Cabe recordar que en el transcurso de cinco años se evaluará si la Semana Santa ha conservado su esencia y si se han tomado medidas para preservarla como patrimonio. Se recomienda que el Pascua Toro no forme parte de las actividades por Semana Santa y que se realice en otros espacios, no en el centro histórico de la ciudad para participar en el Pascua Toro, se debe dar prioridad a cumplir con la normativa y respetar los derechos de los animales.

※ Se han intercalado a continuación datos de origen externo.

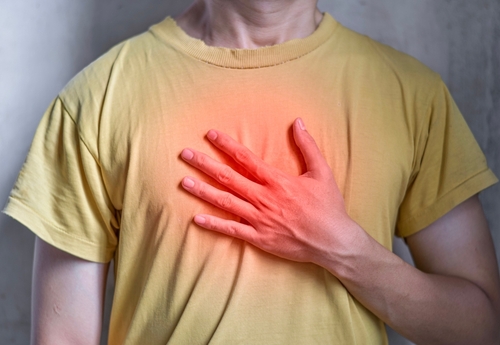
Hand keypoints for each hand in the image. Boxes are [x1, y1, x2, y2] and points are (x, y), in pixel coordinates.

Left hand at [180, 118, 357, 264]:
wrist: (333, 241)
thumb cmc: (328, 206)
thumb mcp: (322, 172)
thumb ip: (308, 147)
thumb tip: (298, 122)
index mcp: (277, 181)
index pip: (245, 159)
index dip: (226, 145)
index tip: (210, 135)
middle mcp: (263, 198)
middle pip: (228, 178)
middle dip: (204, 164)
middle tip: (185, 154)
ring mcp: (259, 219)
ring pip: (225, 202)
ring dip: (203, 191)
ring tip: (184, 182)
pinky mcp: (259, 238)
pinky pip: (232, 230)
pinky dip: (214, 224)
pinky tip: (196, 218)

El Dr. en Historia Nelson Pereyra, docente de la Unsch, en su libro “Historia, memoria y simbolismo de la Semana Santa en Ayacucho”, considera que en los últimos años la Semana Santa ayacuchana enfrenta serias amenazas, como la presencia de actividades pensadas para satisfacer la demanda de turistas. Es el caso de Pascua Toro, que en este nuevo siglo se ha convertido en un espectáculo al que concurren jóvenes ávidos de divertirse. Es tema de constante controversia. Unos demandan su eliminación definitiva, otros, su traslado a otro momento de la celebración; un tercer grupo plantea su continuación invocando la tradición. Asimismo, la aparición de nuevas procesiones en los barrios periféricos- en el mismo núcleo de la ciudad- altera la estructura de un ritual que precisamente se caracteriza por escenificar con bastante fidelidad los relatos del Evangelio sobre la Pasión. Las nuevas procesiones autorizadas por el arzobispado, son sinceras expresiones de piedad popular; pero lamentablemente buscan competir con las procesiones que vienen de años anteriores, ya que expresan un sentimiento reivindicativo de los barrios frente al núcleo de la ciudad.
Señala, además, que actividades conexas a la Semana Santa se han modificado por el desarrollo de las relaciones mercantiles y del capitalismo. Las ferias de Chupas y Acuchimay, que antaño eran ferias ganaderas, hoy son escenarios para la venta de bienes industriales, bebidas alcohólicas y para los espectáculos musicales.
“Considera que estas son amenazas (uso del aserrín en las alfombras) que han surgido en el contexto de la adecuación de la Semana Santa a las exigencias de la globalización y del mundo moderno. Acota finalmente, que de nosotros depende el futuro de la gran celebración”.